Des dissidents très connus en Chine ont été éloignés de Pékin et d'autres subissent une surveillance de tous les instants à une semaine du 20e anniversaire de la répression du mouvement prodémocratique de Tiananmen, ont déclaré mercredi ces opposants ou leurs proches.

L'une des voix les plus critiques du régime, l'ancien haut responsable communiste Bao Tong, 76 ans, a été emmené par la police à Huangshan, un massif montagneux qui est l'un des lieux touristiques les plus visités de l'est de la Chine. «On ne l'a pas forcé. Ils étaient contents qu'il ne résiste pas», a dit son fils Bao Pu, depuis Hong Kong à l'AFP.

Selon ce dernier, Bao Tong avait accepté de quitter la capitale avant la publication à la mi-mai en anglais des mémoires de Zhao Ziyang, le secrétaire général du Parti communiste destitué pour s'être opposé au recours à la force en juin 1989.

Bao Tong, qui était le bras droit de Zhao Ziyang, doit revenir le 7 juin. Son fils a publié dans l'ancienne colonie britannique la version chinoise du livre de Zhao, mort en janvier 2005 après plus de 15 ans de résidence surveillée.
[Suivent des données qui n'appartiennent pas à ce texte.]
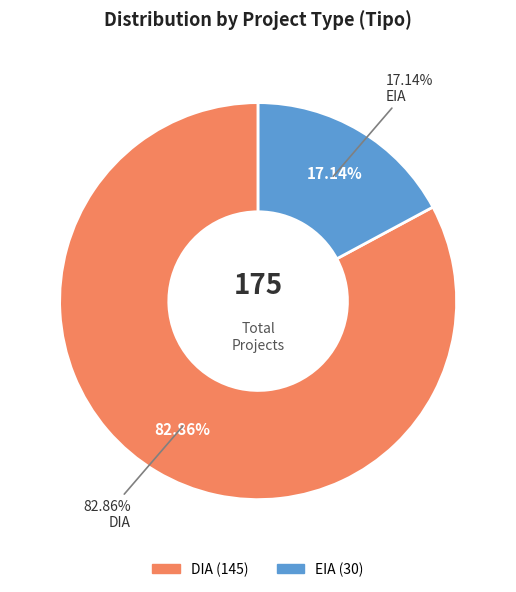

What is the majority slice?

DIA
Il est le seul haut dirigeant à avoir passé plusieurs années en prison pour avoir sympathisé avec les étudiants il y a 20 ans.

Dans la nuit du 3 au 4 juin 1989, après six semaines de manifestations pro-démocratiques et pacifiques à Pékin et la proclamation de la loi martiale le 20 mai, l'armée chinoise étaient intervenue pour évacuer la place Tiananmen, où des étudiants observaient une grève de la faim.

Chaque année, à l'approche de l'anniversaire, les autorités renforcent la sécurité pour éviter tout trouble et les événements de 1989, qualifiés de «rébellion contre-révolutionnaire», restent tabous en Chine.

Un autre dissident, Qi Zhiyong, qui avait perdu une jambe après avoir été atteint par une balle lors de la répression, a expliqué avoir été forcé par la police de quitter Pékin lundi.

Mais, a-t-il dit, il a dû revenir dans la capitale, car il avait oublié d'emporter ses médicaments.

«Actuellement, ils renforcent la surveillance sur moi et ils m'accompagnent partout où je vais», a-t-il indiqué à l'AFP.

Un autre militant des droits de l'Homme, Jiang Qisheng, a expliqué que la police se trouvait à l'extérieur de sa maison de Pékin 24 heures sur 24 et le suivait en permanence.

Jiang, un professeur de philosophie, a passé quatre ans en prison, pour avoir appelé à commémorer l'anniversaire des dix ans de la répression en 1999.

Dans une interview accordée au début du mois à l'AFP, Bao Tong avait estimé qu'elle avait eu «un impact négatif grave et fait de la Chine un pays sans voix, où personne ne peut demander justice».

Mardi, le porte-parole du ministère des Affaires étrangères Ma Zhaoxu a été interrogé par un journaliste sur d'éventuelles excuses du gouvernement.

«Il n'est pas convenable pour vous d'employer le mot excuse en posant votre question», a-t-il répondu, réaffirmant que concernant «les troubles politiques de la fin des années 80, notre Parti et gouvernement ont établi une conclusion sans équivoque».

Peu après la répression, un rapport de la municipalité de Pékin avait fait état de 241 morts: 218 civils et 23 militaires. Selon ce bilan, 36 étudiants des universités de Pékin avaient été tués.

Mais les organisations de défense des droits de l'Homme évoquent des centaines, voire des milliers, de morts et exigent du gouvernement qu'il établisse la vérité sur les événements.